Text provided -
########

Git Product home page Git Product logo

sda-sync's Introduction

SDA-sync

The sda-sync is an integration created to solve the data syncing requirement in BigPicture. In this project, every data submission that takes place in a country's node must be mirrored in the other country's node. This means that both the submitted data files and their corresponding database identifiers (e.g. accession and dataset ID's) in one country's node should be replicated in the other country's node. This is achieved by syncing the data between the two nodes and then providing the relevant identifiers for use while ingesting.

Specifically, the files (and datasets) that are uploaded in one node, are synced/backed up to the other node by making sure that the ingestion process that is run on both sides will result in accession and dataset IDs that are the same in both nodes. To achieve this, the sync integration utilizes the sensitive-data-archive sync and sync-api services.

########

Data extract -

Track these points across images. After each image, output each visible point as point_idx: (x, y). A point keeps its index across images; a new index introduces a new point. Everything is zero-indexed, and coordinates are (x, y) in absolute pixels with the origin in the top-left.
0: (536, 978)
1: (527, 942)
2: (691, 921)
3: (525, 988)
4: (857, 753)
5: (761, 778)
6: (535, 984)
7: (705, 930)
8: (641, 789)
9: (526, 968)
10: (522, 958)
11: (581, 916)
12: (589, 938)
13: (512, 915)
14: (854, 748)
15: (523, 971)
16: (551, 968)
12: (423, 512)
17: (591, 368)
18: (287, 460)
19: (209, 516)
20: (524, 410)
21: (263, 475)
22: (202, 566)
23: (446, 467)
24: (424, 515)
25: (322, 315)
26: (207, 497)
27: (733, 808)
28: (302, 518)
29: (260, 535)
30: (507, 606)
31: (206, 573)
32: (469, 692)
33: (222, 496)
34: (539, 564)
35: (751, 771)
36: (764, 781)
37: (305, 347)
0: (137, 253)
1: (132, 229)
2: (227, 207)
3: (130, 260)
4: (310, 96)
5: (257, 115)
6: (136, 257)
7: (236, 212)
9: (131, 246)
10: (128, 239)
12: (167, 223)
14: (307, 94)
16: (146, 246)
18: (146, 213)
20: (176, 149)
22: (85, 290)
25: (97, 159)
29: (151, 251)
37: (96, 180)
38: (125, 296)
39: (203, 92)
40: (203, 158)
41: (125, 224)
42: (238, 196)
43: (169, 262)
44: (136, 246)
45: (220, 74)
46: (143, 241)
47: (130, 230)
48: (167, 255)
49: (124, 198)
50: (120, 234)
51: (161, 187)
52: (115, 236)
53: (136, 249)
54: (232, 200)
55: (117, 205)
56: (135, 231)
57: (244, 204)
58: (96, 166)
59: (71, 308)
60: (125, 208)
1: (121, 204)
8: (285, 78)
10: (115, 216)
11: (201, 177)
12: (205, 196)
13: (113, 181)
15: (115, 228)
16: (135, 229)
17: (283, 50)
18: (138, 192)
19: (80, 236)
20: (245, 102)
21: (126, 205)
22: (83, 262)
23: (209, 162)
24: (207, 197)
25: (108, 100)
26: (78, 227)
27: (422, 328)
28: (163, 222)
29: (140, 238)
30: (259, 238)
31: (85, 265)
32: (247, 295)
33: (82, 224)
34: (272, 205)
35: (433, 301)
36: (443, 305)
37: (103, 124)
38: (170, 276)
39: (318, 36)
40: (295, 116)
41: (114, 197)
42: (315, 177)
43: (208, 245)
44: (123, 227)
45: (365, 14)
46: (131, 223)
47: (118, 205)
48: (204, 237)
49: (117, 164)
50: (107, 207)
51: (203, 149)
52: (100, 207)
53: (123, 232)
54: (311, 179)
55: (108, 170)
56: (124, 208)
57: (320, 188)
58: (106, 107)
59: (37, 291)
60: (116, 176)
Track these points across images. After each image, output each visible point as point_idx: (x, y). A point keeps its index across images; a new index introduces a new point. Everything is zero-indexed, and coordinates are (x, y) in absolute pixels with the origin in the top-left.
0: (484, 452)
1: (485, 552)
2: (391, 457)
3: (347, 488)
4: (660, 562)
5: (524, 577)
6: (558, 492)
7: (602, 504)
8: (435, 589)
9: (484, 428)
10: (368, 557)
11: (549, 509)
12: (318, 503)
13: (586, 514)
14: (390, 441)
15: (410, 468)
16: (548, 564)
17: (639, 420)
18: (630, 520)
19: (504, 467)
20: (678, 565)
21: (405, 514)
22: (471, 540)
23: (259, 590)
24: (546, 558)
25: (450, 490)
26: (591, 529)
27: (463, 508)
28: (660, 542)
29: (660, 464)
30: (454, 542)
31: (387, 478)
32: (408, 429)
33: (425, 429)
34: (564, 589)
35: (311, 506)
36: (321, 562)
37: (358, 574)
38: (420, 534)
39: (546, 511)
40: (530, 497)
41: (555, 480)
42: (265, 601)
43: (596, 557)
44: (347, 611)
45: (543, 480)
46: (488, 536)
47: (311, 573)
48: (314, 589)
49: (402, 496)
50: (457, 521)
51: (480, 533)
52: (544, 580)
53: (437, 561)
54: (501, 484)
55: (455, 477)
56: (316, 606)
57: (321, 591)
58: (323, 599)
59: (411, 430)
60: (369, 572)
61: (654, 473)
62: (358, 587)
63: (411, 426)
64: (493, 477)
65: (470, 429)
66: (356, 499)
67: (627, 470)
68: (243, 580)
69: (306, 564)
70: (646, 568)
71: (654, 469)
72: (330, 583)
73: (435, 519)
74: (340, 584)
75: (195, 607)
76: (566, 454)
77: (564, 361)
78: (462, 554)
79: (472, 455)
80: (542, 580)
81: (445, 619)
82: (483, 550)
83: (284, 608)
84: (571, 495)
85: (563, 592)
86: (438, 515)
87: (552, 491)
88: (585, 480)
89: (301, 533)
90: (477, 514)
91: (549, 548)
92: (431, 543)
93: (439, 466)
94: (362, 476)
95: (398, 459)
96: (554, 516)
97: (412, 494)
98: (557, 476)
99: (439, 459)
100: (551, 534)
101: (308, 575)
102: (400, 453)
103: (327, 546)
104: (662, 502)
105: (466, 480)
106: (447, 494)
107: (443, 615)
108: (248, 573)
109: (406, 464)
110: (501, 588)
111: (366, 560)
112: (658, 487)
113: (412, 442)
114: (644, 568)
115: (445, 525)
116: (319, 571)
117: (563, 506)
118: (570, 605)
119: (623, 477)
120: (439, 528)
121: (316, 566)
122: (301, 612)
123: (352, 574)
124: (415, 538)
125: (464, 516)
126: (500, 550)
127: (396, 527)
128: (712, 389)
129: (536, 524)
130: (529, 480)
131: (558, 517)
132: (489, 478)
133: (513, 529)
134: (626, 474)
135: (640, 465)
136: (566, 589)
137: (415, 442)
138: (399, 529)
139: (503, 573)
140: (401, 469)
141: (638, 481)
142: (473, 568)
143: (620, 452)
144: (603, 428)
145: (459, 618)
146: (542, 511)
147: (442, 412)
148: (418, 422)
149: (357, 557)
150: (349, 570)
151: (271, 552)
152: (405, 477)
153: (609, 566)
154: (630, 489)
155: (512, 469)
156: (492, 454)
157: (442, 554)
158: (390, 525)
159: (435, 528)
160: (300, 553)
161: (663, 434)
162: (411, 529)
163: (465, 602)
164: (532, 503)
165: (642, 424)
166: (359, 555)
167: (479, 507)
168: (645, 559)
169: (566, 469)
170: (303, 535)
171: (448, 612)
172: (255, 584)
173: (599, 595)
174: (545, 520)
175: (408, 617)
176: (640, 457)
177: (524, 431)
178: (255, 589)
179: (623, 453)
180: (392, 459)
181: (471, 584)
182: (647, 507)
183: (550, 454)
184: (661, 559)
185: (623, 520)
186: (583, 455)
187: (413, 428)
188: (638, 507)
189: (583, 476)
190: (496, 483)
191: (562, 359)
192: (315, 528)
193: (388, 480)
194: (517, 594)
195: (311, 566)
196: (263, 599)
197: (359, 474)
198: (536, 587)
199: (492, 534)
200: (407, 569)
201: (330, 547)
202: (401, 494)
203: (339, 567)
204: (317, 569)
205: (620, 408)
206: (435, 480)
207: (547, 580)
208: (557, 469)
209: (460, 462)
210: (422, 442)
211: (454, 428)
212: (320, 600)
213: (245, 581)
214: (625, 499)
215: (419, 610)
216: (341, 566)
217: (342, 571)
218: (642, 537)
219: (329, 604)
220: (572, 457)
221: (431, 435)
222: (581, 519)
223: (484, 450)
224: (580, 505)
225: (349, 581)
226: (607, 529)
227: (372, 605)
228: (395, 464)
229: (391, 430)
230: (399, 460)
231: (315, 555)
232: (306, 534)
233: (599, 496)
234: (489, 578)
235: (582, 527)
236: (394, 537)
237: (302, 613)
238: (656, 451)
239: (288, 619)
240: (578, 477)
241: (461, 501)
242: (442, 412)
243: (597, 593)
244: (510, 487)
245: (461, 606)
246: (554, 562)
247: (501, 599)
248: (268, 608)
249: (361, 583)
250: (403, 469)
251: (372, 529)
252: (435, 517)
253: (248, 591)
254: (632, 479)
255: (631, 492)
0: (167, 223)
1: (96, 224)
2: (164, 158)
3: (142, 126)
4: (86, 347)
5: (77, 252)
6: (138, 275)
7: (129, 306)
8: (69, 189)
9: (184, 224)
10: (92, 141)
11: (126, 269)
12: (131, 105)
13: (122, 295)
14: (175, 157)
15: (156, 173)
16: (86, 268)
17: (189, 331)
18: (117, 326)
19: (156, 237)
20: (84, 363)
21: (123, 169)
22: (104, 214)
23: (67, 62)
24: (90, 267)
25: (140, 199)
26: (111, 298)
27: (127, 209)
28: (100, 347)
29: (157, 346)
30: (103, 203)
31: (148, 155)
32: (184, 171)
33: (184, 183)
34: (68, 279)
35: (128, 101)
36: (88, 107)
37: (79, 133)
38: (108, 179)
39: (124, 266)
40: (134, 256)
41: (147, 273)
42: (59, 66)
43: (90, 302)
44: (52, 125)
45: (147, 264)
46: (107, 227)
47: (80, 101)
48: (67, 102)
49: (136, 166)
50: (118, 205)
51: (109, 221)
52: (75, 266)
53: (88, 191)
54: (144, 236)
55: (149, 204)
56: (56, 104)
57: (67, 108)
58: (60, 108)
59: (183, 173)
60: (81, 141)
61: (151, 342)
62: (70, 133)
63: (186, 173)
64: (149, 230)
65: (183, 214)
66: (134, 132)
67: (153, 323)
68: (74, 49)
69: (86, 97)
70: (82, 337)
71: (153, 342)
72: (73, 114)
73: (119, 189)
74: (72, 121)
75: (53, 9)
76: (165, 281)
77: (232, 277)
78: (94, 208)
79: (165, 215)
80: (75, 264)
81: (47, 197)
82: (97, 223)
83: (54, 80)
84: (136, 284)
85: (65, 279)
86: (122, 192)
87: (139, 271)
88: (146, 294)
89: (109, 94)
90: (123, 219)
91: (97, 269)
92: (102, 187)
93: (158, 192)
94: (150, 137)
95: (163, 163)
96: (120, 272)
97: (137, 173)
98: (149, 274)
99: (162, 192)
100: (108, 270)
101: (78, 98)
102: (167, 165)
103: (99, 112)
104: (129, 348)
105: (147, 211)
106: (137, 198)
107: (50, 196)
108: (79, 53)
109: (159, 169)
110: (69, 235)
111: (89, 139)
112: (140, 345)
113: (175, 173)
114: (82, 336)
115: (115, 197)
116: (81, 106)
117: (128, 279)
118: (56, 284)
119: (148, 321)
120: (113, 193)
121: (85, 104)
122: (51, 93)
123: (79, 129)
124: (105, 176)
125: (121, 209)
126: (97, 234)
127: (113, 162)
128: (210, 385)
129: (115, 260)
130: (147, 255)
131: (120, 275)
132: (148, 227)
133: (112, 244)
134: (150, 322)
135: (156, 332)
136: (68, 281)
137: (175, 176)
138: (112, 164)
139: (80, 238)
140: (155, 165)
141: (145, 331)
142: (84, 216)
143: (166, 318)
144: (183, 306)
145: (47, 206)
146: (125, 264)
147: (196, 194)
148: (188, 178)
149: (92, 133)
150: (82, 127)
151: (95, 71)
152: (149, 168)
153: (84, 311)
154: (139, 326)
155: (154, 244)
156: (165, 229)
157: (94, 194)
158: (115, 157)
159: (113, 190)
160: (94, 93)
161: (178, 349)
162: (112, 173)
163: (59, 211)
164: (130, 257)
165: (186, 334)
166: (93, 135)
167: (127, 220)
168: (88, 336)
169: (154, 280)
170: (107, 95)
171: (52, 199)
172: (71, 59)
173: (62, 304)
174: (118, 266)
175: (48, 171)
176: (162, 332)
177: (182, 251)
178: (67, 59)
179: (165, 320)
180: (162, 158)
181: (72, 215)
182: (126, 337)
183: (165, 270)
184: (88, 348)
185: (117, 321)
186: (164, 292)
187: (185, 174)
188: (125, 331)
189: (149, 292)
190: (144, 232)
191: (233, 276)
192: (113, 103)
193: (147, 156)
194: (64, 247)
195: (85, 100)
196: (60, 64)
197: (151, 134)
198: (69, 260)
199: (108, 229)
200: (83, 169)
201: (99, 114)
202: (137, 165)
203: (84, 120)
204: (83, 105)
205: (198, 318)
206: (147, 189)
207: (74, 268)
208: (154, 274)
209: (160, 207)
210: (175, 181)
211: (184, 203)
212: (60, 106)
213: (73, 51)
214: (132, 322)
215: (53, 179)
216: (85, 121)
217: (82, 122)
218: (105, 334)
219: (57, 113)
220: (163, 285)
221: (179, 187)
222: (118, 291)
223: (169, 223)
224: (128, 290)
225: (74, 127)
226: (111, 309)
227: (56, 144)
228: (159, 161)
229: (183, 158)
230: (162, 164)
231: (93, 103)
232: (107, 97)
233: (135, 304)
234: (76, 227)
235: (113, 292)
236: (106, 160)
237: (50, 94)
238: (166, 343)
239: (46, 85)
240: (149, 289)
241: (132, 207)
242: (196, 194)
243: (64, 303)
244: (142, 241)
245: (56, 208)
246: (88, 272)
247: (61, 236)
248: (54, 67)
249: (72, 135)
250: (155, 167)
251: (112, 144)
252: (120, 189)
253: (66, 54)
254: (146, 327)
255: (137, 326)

########

Objectives -
(1) Name every software project or service that the sda-sync introduction mentions by name, including sda-sync itself.
(2) Answer from the sda-sync introduction:
(a) For which project does sda-sync solve a data syncing requirement?
(b) Which two kinds of IDs must end up the same in both nodes after ingestion?
(c) Which services does the integration use?

Answers given -
(1)
- sda-sync
- sensitive-data-archive
- sync
- sync-api

(2)
(a) BigPicture.
(b) Accession IDs and dataset IDs.
(c) The sensitive-data-archive sync and sync-api services.